(What the task requires):
Below is a listing. Set down exactly the lines from the one containing "Were these sophisticated" through the one containing "You see, it", both ends included, and leave out the rest.

(Data to examine):
[Start of section]

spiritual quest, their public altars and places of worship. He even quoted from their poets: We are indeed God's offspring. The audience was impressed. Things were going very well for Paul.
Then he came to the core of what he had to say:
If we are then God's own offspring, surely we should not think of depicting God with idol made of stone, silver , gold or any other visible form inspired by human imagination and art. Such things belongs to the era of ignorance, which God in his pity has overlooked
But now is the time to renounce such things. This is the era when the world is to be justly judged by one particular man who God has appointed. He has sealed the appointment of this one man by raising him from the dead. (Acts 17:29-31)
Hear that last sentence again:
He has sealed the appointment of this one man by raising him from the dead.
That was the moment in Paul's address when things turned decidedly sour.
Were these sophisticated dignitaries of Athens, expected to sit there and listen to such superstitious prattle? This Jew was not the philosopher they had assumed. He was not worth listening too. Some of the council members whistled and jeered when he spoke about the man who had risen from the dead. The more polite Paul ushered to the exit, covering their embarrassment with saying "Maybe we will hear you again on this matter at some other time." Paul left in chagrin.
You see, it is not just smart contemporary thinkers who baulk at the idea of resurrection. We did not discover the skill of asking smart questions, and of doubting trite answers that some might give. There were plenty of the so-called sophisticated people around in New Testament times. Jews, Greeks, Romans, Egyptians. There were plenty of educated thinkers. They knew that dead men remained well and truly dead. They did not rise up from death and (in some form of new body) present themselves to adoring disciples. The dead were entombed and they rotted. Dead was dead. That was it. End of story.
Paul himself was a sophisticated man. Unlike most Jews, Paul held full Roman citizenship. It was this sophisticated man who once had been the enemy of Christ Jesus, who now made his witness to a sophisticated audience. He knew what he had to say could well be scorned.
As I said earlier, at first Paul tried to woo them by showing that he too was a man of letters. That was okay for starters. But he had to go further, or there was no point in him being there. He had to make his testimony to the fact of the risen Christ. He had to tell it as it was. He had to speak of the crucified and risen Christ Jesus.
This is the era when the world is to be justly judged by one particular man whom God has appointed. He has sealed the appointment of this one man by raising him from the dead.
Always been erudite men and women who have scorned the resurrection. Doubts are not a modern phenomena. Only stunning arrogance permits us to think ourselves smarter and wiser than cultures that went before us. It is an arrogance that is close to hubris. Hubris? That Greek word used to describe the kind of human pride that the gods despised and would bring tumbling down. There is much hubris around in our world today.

[End of section]

(Result of this task):
Were these sophisticated dignitaries of Athens, expected to sit there and listen to such superstitious prattle? This Jew was not the philosopher they had assumed. He was not worth listening too. Some of the council members whistled and jeered when he spoke about the man who had risen from the dead. The more polite Paul ushered to the exit, covering their embarrassment with saying "Maybe we will hear you again on this matter at some other time." Paul left in chagrin.
You see, it is not just smart contemporary thinkers who baulk at the idea of resurrection. We did not discover the skill of asking smart questions, and of doubting trite answers that some might give. There were plenty of the so-called sophisticated people around in New Testament times. Jews, Greeks, Romans, Egyptians. There were plenty of educated thinkers. They knew that dead men remained well and truly dead. They did not rise up from death and (in some form of new body) present themselves to adoring disciples. The dead were entombed and they rotted. Dead was dead. That was it. End of story.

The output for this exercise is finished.